Stored records
━━━━━━━━━━━━━━━━━━━━━━━━━━━━━━
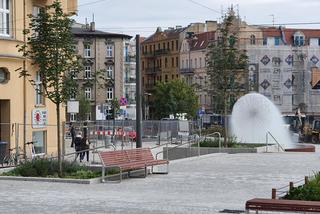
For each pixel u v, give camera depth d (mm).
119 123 65250
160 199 18000
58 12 24281
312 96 121812
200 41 144375
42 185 21641
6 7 36938
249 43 124625
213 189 20469
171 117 110875
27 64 37469
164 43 161875
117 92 131125
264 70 120438
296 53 122438
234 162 31688
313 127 75000
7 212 15508
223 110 49656
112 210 15797
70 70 24641
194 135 46281
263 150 40594
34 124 35719
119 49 132125
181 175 25094
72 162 25953
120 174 22844
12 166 28469
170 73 158250
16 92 36938
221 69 47844
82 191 20000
━━━━━━━━━━━━━━━━━━━━━━━━━━━━━━
Exercise details:
Please copy the line that holds "194 135 46281" and each line under it through the last line above, exactly as they stand, adding nothing.

Exercise solution:
194 135 46281
263 150 40594
34 124 35719
119 49 132125
181 175 25094
72 162 25953
120 174 22844
12 166 28469
170 73 158250
16 92 36938
221 69 47844
82 191 20000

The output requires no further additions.